【概要】
長久酒場は和歌山県白浜にある1962年創業の大衆酒場で、太田和彦氏が「居酒屋探訪の原点」と語る店。地元の漁師から直接仕入れる新鮮な魚介類が魅力で、名物のウツボの網焼きやカメノテなど南紀ならではの酒肴が楽しめる。観光客にも地元客にも愛される理想の居酒屋である。
【歴史】
長久酒場は和歌山県白浜町にある大衆酒場で、先代の時代から半世紀以上にわたって暖簾を守ってきました。南紀白浜は古くから温泉地として知られ、漁業も盛んな土地柄です。長久酒場はそんな白浜の漁師たちが仕事を終えて集う憩いの場として生まれました。居酒屋探訪家の太田和彦氏が東京の岸田屋、大阪の明治屋と並べて紹介したことで全国に名が知られ、今も地元客と観光客の双方に愛されています。
【特徴】
長久酒場の最大の魅力は、地元の漁師から直接仕入れる新鮮な魚介です。名物のウツボの網焼きは白浜ならではの珍味で、外は香ばしく中はふわりとした食感が印象に残ります。カメノテ(亀の手に似た形の甲殻類)の塩茹でを口に運べば、磯の香りが一気に広がるでしょう。その日の水揚げによって品書きが変わるため、何度訪れても新しい発見があり、方言の飛び交う店内は漁師町らしい活気に満ちています。
【食べ方】
長久酒場はJR白浜駅からバスで15分ほど、白浜温泉の街なかにあります。
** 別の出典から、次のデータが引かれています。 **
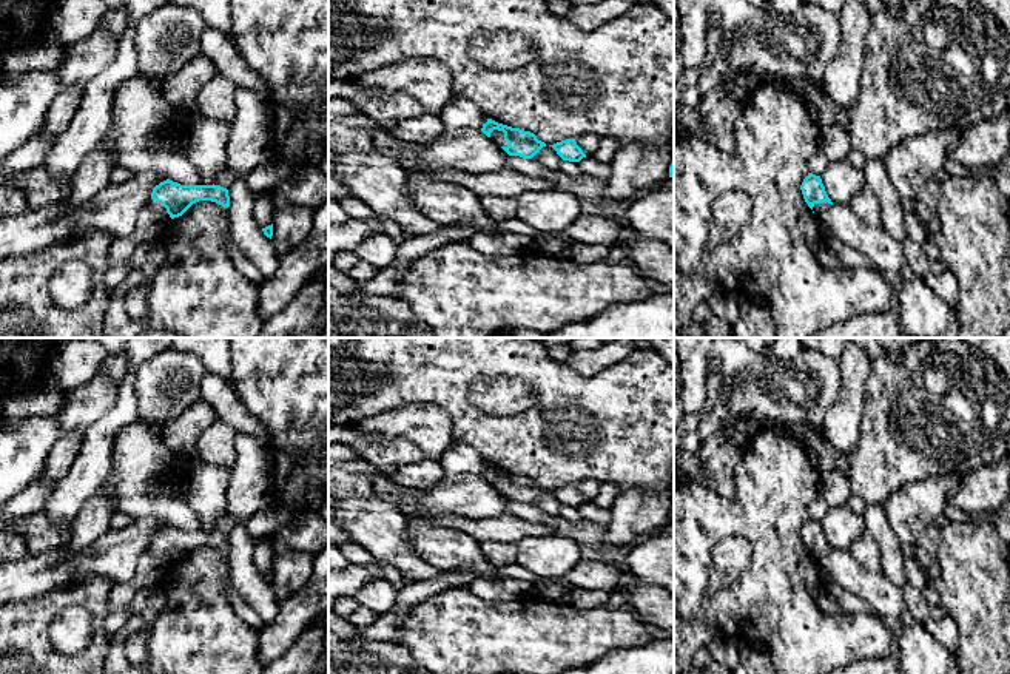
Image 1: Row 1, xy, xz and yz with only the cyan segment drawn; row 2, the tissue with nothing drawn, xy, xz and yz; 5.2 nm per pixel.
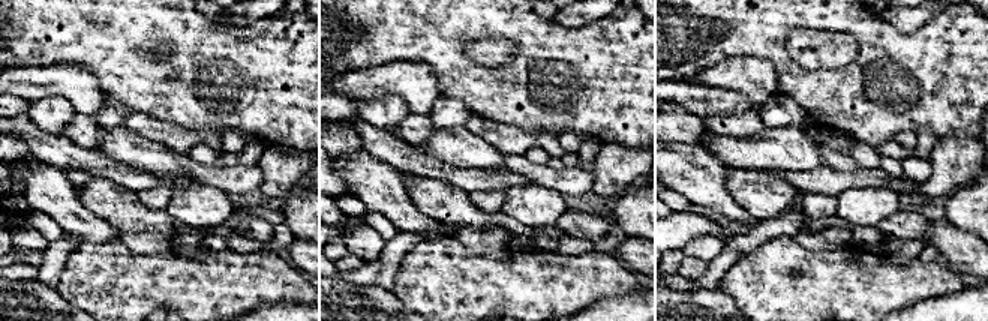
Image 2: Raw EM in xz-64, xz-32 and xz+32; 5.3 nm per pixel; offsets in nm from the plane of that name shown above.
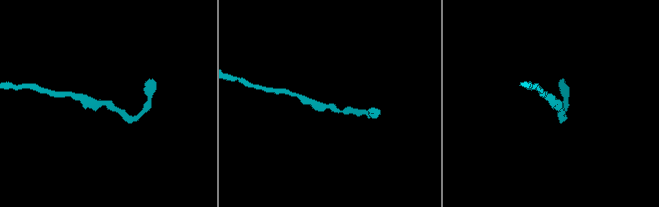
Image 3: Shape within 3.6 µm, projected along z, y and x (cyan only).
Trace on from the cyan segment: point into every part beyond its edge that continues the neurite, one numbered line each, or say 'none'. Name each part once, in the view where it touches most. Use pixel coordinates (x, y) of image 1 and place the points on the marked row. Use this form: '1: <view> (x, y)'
none

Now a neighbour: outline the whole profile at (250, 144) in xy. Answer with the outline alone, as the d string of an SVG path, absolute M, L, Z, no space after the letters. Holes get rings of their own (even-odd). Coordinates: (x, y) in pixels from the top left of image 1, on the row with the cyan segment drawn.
M236 86L234 119L227 142L227 167L234 180L228 188L230 233L234 245L264 275L273 278L281 259L253 216L254 193L245 177L259 165L274 159L273 110L268 99L253 89Z

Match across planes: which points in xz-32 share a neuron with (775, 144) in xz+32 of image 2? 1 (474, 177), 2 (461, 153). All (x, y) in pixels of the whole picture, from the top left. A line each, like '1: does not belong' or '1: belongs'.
1: does not belong
2: belongs

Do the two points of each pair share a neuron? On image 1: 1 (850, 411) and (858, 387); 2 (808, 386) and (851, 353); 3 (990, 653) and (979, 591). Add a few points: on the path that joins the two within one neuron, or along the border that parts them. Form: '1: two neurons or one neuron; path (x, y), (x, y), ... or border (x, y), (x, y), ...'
1: one neuron; path (850, 404), (851, 394)
2: two neurons; border (841, 364), (841, 390), (836, 400)
3: one neuron; path (990, 637), (990, 606)

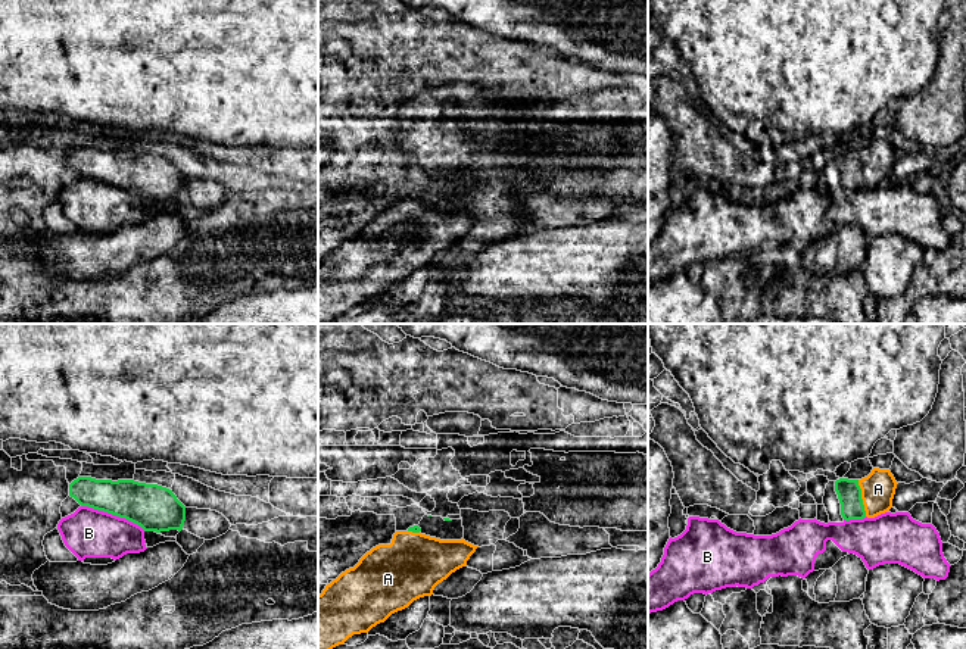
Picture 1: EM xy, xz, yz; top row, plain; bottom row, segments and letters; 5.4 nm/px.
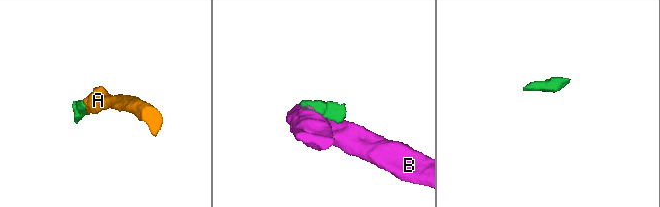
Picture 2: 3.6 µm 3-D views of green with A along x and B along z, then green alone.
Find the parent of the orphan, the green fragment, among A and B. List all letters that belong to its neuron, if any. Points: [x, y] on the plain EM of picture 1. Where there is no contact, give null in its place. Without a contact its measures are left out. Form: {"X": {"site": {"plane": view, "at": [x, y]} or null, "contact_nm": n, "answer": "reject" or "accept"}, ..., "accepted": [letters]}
{"A": {"site": {"plane": "yz", "at": [860, 168]}, "contact_nm": 200, "answer": "accept"}, "B": {"site": {"plane": "xy", "at": [114, 184]}, "contact_nm": 380, "answer": "reject"}, "accepted": ["A"]}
温泉で体を温めてから訪れるのが最高の順序で、湯上がりの一杯は格別です。まずはビールとウツボの網焼きを頼み、続いて刺身の盛り合わせやカメノテなど地元の海の幸を味わうのが定番の流れになります。和歌山の地酒「黒牛」や「紀土」との相性もよく、熱燗にしてゆっくり傾けるのも良いでしょう。
【トリビア】
ウツボは見た目のいかつさから敬遠されがちですが、白浜では古くから珍重されてきた食材で、一度食べて虜になるリピーターも少なくありません。カメノテは世界的にも珍しい食材で、スペインで高値がつくペルセベスと同じ仲間にあたります。白浜温泉は道後・有馬とともに日本三古湯に数えられる古い湯で、名湯と名酒場を一晩で味わえるのは旅の大きな醍醐味と言えるでしょう。